1) This "similarity" is asymmetric. Look at the definition of TFIDF, it calculates for whatever you consider the corpus, not the query. So when you switch query and corpus, you are changing the weights (IDF) or the "normalization" (I prefer to think of square-root(DF) as the denominator for both texts - the corpus as well as the query). Geometrically: You have two psuedo-vectors V1 and V2. Naively we think of similarity as some equivalent to cosine of the angle between them. But the "angle" is being calculated after a projection of both V1 and V2. Now if this projection is determined symmetrically you'll be fine. But actually the projection of both vectors is based on a component of the first vector. So it is not symmetric under exhange.

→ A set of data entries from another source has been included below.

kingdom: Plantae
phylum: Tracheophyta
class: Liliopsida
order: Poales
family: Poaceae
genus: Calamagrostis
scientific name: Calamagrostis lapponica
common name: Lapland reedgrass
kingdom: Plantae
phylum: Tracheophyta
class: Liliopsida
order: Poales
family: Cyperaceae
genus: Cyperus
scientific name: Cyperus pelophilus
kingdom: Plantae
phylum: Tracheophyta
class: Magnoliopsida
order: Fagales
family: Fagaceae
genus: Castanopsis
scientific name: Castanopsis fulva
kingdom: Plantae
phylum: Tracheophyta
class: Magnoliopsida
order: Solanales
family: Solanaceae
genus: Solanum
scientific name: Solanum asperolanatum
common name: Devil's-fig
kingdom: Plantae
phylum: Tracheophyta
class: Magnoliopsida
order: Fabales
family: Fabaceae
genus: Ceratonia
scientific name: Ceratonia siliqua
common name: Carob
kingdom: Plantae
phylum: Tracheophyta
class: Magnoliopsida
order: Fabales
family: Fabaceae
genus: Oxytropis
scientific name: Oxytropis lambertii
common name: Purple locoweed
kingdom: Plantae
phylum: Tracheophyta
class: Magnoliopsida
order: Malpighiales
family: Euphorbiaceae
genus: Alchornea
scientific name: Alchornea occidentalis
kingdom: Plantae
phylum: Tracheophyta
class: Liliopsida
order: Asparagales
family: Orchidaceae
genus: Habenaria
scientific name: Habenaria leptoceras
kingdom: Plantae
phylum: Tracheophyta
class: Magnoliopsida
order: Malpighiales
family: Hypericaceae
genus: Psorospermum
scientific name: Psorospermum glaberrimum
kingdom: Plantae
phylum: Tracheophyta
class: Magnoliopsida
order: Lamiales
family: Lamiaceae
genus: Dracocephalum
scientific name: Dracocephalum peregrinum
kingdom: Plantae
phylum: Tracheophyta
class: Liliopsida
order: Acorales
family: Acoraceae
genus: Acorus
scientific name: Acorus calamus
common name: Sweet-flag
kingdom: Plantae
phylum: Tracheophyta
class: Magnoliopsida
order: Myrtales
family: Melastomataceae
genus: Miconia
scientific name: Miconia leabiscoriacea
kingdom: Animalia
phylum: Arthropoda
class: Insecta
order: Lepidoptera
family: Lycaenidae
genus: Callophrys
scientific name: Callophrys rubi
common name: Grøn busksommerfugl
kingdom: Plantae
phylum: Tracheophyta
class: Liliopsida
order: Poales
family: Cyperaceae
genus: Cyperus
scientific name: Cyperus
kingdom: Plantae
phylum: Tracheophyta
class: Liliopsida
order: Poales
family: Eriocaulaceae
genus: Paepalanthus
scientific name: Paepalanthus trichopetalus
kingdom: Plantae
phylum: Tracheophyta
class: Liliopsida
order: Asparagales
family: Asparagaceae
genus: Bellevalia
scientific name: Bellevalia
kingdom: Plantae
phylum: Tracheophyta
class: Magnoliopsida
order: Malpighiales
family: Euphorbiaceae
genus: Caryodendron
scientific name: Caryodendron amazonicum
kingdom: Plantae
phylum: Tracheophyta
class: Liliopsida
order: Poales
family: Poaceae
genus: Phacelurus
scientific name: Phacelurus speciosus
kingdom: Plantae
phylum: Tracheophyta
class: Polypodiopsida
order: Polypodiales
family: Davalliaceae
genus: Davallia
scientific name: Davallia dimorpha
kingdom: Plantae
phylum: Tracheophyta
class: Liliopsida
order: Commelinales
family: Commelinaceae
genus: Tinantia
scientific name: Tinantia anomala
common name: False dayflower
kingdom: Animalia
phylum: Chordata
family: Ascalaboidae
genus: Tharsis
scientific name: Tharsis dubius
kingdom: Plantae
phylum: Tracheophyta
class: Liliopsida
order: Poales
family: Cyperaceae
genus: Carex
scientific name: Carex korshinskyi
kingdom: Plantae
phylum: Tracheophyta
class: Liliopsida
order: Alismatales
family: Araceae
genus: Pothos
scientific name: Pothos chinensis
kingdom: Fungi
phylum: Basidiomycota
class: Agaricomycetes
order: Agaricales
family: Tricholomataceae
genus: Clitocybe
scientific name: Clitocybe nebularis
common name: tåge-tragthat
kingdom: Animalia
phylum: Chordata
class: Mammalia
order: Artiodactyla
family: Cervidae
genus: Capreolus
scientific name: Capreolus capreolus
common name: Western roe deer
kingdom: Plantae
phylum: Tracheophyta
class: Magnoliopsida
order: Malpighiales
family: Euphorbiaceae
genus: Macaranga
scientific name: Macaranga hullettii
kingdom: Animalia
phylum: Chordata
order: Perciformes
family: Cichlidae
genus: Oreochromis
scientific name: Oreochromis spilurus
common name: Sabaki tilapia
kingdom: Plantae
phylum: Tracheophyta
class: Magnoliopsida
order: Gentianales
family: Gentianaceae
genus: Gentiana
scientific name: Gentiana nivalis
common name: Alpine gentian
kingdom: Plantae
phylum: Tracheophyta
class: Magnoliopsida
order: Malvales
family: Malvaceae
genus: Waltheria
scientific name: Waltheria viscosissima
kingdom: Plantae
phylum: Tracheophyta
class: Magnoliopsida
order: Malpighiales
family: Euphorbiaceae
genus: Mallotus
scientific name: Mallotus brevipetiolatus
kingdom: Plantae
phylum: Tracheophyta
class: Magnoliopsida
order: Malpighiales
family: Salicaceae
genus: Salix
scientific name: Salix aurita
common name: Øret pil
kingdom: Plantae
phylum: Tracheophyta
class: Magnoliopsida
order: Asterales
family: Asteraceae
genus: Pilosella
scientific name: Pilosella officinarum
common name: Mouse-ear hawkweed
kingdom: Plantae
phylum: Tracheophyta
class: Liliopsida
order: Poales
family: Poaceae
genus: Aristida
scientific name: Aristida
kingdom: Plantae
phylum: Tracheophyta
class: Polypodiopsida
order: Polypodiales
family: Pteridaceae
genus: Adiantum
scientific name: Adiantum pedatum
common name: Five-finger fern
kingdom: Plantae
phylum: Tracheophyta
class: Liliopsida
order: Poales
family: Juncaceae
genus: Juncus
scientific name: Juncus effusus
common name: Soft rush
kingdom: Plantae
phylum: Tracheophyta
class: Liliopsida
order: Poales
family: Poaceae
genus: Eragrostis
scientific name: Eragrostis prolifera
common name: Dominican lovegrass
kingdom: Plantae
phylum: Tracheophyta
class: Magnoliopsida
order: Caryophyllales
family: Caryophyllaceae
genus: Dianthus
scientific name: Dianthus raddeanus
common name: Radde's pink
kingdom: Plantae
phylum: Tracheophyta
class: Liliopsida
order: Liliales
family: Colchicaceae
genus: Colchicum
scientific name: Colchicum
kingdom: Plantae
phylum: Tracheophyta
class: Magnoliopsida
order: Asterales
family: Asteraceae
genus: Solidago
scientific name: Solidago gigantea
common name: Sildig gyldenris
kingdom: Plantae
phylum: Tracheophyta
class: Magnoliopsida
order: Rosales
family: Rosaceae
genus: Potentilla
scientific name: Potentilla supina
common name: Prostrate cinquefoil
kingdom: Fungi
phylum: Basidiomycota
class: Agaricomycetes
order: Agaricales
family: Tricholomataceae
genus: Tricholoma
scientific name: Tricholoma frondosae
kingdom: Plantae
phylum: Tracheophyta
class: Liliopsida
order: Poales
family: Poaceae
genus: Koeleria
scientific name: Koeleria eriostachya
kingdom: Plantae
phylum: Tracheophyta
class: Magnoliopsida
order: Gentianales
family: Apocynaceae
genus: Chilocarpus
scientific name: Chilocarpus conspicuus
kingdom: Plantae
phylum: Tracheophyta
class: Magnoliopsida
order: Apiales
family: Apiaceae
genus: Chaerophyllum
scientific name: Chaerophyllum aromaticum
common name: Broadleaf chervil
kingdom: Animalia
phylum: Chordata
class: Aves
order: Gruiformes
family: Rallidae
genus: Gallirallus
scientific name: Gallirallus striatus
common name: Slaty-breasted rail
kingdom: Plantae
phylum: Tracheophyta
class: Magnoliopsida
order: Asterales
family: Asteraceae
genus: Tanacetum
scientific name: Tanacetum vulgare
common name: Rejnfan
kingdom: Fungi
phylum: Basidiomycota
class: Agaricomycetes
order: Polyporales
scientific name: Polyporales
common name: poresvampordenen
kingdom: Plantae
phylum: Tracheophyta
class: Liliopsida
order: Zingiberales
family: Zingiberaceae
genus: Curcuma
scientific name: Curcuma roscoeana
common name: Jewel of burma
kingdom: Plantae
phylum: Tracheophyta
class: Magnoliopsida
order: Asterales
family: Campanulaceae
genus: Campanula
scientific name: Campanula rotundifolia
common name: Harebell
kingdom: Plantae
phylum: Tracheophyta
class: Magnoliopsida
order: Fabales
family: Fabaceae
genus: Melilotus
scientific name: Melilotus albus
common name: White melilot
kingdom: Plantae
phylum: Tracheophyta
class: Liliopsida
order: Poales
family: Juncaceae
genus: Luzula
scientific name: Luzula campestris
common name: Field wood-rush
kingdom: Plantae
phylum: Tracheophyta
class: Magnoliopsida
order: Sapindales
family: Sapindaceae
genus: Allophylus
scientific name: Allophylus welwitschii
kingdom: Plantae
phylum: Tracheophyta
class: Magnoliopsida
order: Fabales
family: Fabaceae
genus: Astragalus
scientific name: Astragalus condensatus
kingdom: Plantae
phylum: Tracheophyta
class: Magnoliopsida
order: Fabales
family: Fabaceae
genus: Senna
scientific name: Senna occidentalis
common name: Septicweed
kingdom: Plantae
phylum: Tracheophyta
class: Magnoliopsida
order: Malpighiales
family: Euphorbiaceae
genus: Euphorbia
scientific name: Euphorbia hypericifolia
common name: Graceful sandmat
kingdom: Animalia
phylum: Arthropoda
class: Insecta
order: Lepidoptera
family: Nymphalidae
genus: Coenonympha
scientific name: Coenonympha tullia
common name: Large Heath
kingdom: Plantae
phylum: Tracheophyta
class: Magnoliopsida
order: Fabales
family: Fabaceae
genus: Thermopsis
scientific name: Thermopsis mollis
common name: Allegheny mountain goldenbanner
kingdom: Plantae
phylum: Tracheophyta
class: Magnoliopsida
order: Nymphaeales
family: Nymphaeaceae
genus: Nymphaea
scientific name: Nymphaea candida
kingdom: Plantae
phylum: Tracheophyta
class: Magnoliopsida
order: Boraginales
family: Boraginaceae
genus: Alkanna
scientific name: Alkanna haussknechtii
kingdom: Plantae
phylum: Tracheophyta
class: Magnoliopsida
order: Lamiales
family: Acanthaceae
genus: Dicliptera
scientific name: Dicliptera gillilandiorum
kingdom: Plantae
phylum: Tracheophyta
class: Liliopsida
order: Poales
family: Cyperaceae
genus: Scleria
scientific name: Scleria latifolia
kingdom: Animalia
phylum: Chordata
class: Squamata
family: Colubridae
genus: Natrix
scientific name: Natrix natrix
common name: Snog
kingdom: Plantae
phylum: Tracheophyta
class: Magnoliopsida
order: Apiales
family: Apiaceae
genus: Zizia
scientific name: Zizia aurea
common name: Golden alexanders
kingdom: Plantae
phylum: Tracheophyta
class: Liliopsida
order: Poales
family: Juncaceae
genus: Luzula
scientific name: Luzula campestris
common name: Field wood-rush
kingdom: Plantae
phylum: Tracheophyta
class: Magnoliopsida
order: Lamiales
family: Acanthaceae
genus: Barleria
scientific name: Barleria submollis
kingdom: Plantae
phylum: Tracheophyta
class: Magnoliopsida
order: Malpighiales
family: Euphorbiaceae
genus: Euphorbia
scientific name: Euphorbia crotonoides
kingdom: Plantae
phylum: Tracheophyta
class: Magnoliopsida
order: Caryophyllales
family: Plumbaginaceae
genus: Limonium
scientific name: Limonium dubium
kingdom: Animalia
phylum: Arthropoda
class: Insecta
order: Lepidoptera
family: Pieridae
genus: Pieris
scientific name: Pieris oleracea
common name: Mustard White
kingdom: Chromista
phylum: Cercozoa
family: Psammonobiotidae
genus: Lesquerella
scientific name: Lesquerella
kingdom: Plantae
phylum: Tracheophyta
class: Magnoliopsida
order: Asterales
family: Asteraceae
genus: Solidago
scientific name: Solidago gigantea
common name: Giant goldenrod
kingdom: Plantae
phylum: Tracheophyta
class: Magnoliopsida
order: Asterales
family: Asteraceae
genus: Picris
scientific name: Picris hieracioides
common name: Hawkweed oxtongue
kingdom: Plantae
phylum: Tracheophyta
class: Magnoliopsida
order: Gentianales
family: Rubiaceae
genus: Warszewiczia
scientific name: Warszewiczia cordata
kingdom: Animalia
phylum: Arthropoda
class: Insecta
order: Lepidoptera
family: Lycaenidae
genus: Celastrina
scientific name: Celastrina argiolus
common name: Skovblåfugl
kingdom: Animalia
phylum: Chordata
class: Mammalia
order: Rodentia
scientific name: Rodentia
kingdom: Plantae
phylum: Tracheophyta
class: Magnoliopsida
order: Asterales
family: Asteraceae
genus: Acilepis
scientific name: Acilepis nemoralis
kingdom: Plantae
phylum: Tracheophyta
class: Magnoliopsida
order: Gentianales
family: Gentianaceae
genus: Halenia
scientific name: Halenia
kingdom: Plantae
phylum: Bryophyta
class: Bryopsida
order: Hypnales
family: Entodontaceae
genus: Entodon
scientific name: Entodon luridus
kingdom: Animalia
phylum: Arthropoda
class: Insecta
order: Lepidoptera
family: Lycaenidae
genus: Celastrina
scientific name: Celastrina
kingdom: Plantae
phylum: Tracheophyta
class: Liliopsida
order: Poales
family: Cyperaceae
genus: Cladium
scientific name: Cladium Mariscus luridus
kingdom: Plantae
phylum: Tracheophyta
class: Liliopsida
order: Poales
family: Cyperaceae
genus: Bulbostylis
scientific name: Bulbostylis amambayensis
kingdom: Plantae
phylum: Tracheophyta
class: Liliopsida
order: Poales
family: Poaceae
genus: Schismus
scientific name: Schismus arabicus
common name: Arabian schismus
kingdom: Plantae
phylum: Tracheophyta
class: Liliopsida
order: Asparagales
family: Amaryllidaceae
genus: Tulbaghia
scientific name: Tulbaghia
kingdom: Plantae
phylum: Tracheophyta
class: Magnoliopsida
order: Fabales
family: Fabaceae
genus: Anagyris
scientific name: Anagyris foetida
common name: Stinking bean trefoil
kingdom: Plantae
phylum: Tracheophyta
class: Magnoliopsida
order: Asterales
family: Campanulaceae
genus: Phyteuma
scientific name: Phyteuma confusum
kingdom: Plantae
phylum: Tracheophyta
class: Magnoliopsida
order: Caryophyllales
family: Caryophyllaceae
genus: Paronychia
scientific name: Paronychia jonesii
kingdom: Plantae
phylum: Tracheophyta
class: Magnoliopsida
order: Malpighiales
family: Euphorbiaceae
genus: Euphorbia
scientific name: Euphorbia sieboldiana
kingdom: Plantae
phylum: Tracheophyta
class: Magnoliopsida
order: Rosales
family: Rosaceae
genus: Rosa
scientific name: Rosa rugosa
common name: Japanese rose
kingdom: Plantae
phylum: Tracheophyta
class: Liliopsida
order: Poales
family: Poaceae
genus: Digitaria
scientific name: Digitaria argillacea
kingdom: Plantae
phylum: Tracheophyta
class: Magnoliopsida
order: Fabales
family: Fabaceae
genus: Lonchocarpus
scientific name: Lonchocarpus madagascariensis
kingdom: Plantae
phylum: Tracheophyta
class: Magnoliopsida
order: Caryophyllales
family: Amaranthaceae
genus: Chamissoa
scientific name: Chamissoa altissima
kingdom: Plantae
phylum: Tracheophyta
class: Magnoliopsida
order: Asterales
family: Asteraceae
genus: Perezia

Concretely, consider two vectors V1 = (3,4,5) and V2 = (3,1,2). Our rule is to calculate the angle after projecting perpendicular to the largest component of the first vector (to down weight or eliminate the most common tokens in the corpus). If V1 is the corpus, you are calculating the angle between V1' = (3,4,0) and V2' = (3,1,0). If V2 is the corpus you are calculating the angle between V1" = (0,4,5) and V2" = (0,1,2).

2) Again think geometrically in terms of projections. If your corpus has only one document, every token in that document has the maximum DF. So when you project perpendicular to this, you get zero! Algebraically, I suspect that what people call IDF is actually Log(IDF). So a token that appears in every document in the corpus has a DF of 1, its inverse is 1 and the log of that is ... 0. So if you only have one document, every token satisfies this and you are left with LIDF = 0.
Why log? probably something based on Zipf's law. But remember, this (LIDF) is not mathematically derived, it is just a heuristic that has become common usage. If you prefer, to do geometry with distributions, you should use something like the symmetrized Kullbach - Lieber probability divergence, or even better, the Euclidean metric in logit space.